- Location of Woods Creek, Washington
- Coordinates: 47°53′15″N 121°53′50″W﻿ / ﻿47.88750°N 121.89722°W
- Country: United States
- State: Washington
- County: Snohomish

Area
- • Total: 12.5 sq mi (32.3 km^{2})
- • Land: 12.4 sq mi (32.2 km^{2})
- • Water: 0.039 sq mi (0.1 km^{2})
- Elevation: 367 ft (112 m)

Population (2020)
- • Total: 6,017
- • Density: 484/sq mi (187/km^{2})
- Time zone: UTC-8 (Pacific (PST))
- • Summer (DST): UTC-7 (PDT)
- FIPS code: 53-79825
- GNIS feature ID: 1852961

= Woods Creek, Washington =

Woods Creek is a census-designated place (CDP) in Snohomish County, Washington, United States. The population was 6,017 at the 2020 census.

==Geography==
According to the United States Census Bureau, the CDP has a total area of 12.5 square miles (32.3 km^{2}), of which, 12.4 square miles (32.2 km^{2}) of it is land and 0.04 square miles (0.1 km^{2}) of it (0.24%) is water.

==Demographics==

Woods Creek first appeared as a census designated place in the 2000 U.S. census.

Historical population
| Census | Pop. | Note | %± |
| 2000 | 4,502 |  | — |
U.S. Decennial Census 1970 1980 1990 2000 2010

===2000 census===
As of the census of 2000, there were 4,502 people, 1,518 households, and 1,243 families residing in the CDP. The population density was 362.3 people per square mile (139.8/km^{2}). There were 1,578 housing units at an average density of 127.0/sq mi (49.0/km^{2}). The racial makeup of the CDP was 93.8% White, 0.1% African American, 0.6% Native American, 0.7% Asian, 0.2% Pacific Islander, 2.4% from other races, and 2.2% from two or more races. Hispanic or Latino of any race were 4.6% of the population.
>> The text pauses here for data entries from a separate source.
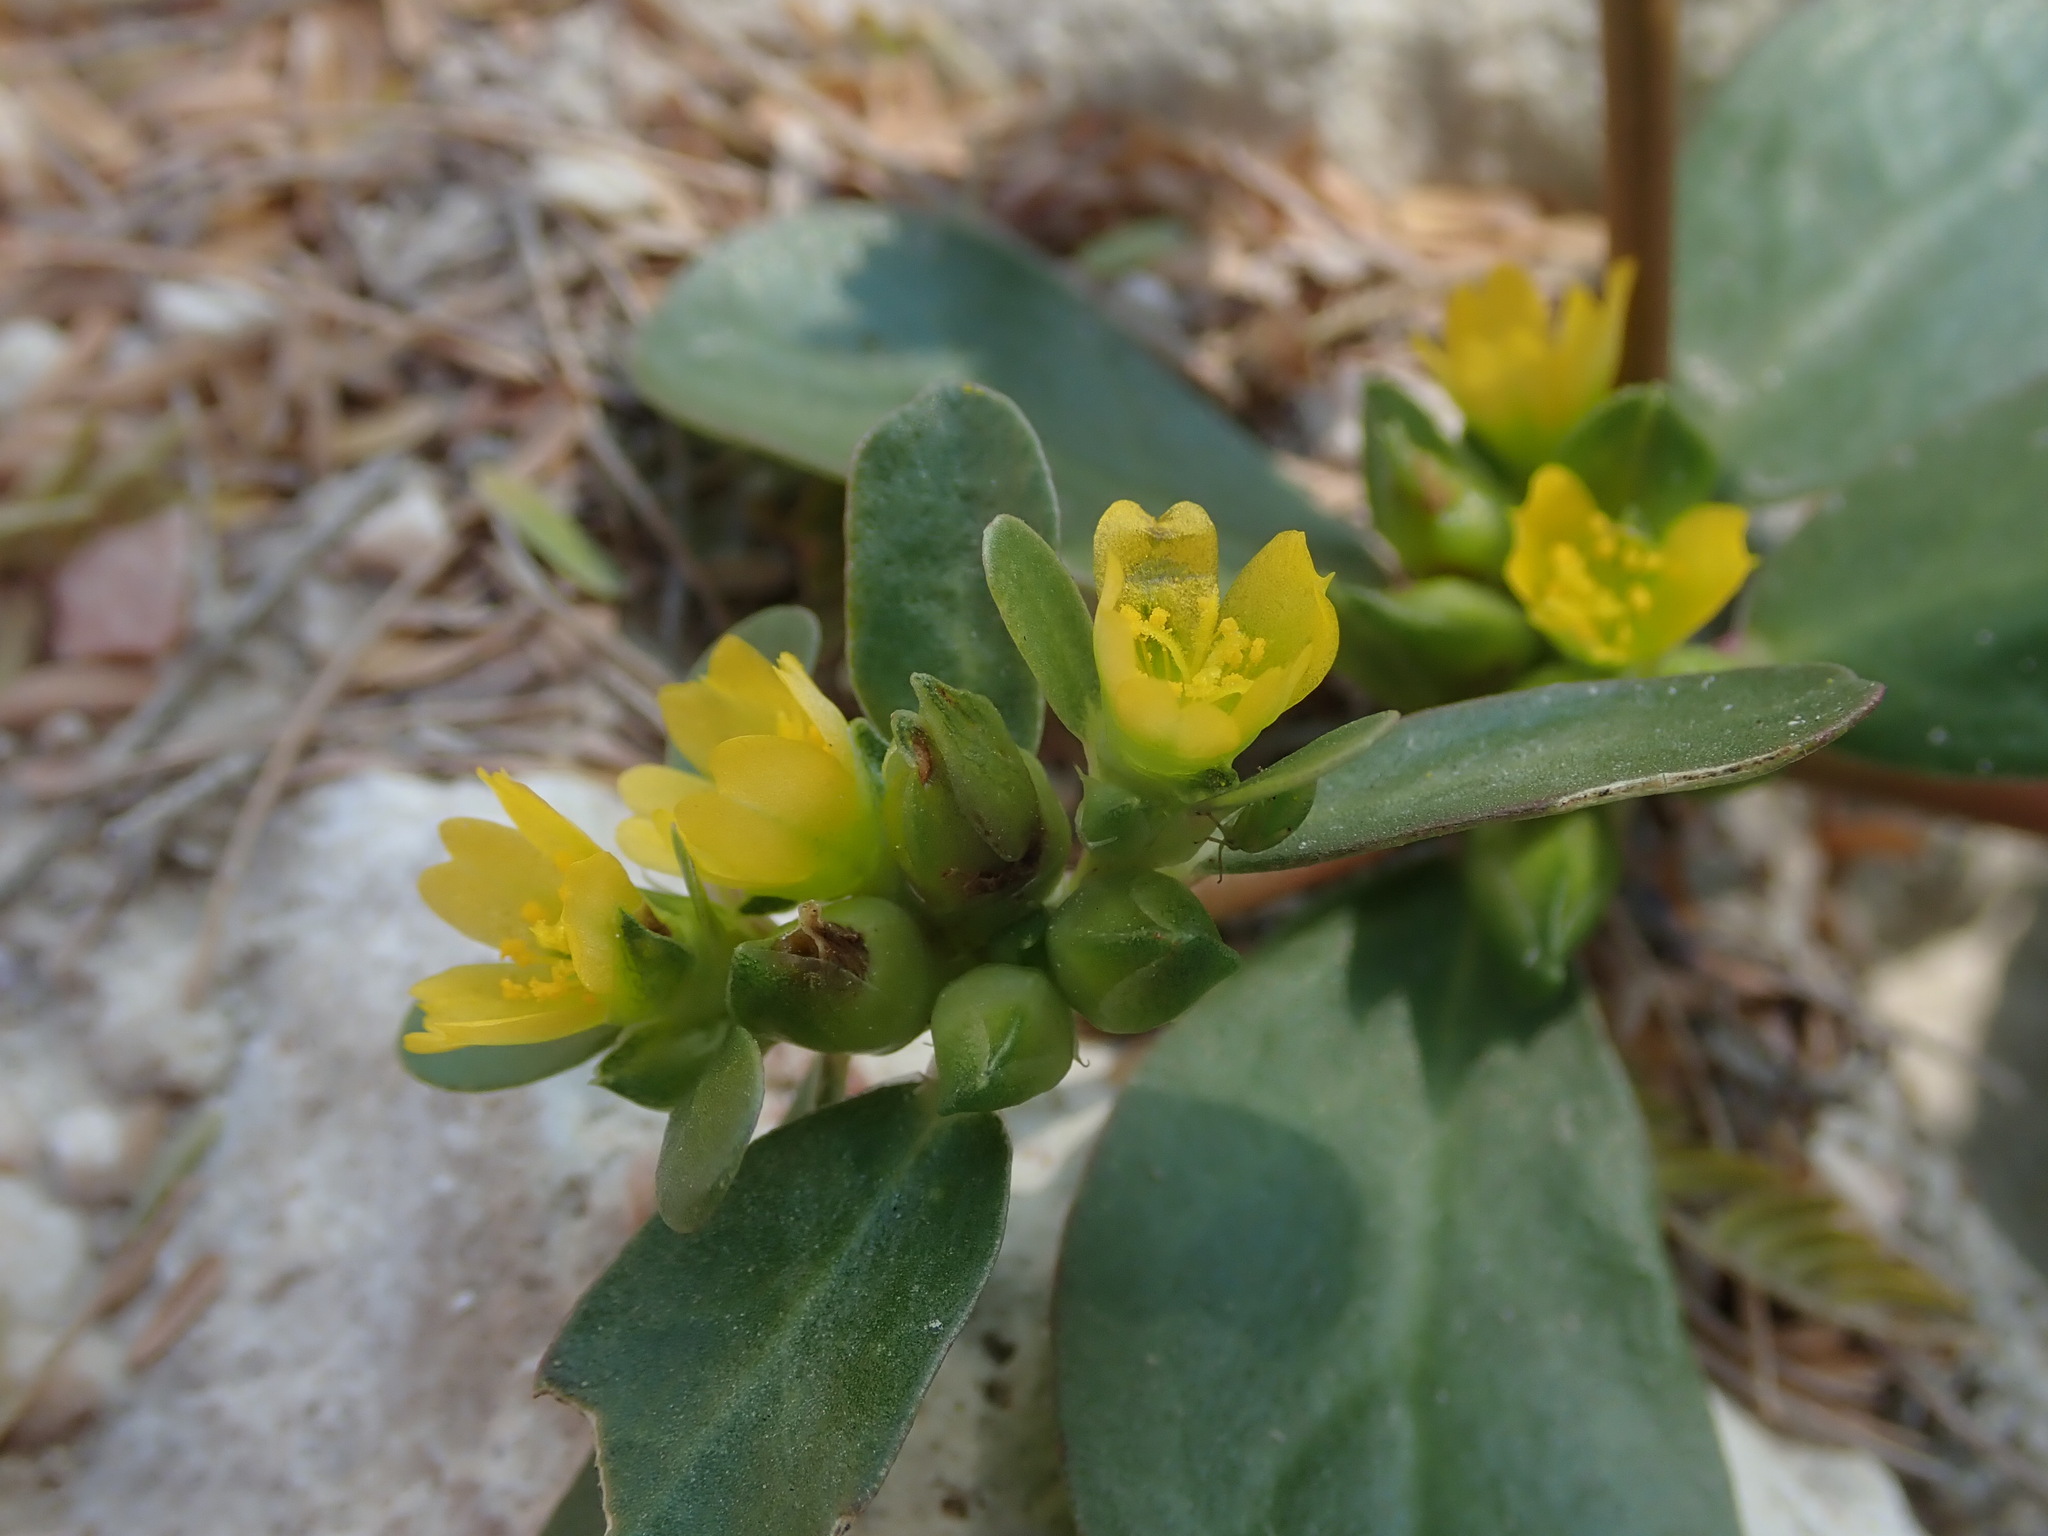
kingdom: Plantae
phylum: Tracheophyta
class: Magnoliopsida
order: Caryophyllales
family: Portulacaceae
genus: Portulaca
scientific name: Portulaca oleracea
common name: Common purslane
There were 1,518 households, out of which 41.3% had children under the age of 18 living with them, 70.4% were married couples living together, 7.8% had a female householder with no husband present, and 18.1% were non-families. 13.0% of all households were made up of individuals, and 3.5% had someone living alone who was 65 years of age or older. The average household size was 2.97 and the average family size was 3.25.

In the CDP, the age distribution of the population shows 29.9% under the age of 18, 7.0% from 18 to 24, 30.8% from 25 to 44, 25.1% from 45 to 64, and 7.2% who were 65 years of age or older. The median age was 36 years. For every 100 females, there were 101.6 males. For every 100 females age 18 and over, there were 99.4 males.

The median income for a household in the CDP was $66,139, and the median income for a family was $68,424. Males had a median income of $50,756 versus $27,148 for females. The per capita income for the CDP was $25,582. About 2.5% of families and 4.6% of the population were below the poverty line, including 4.3% of those under age 18 and none of those age 65 or over.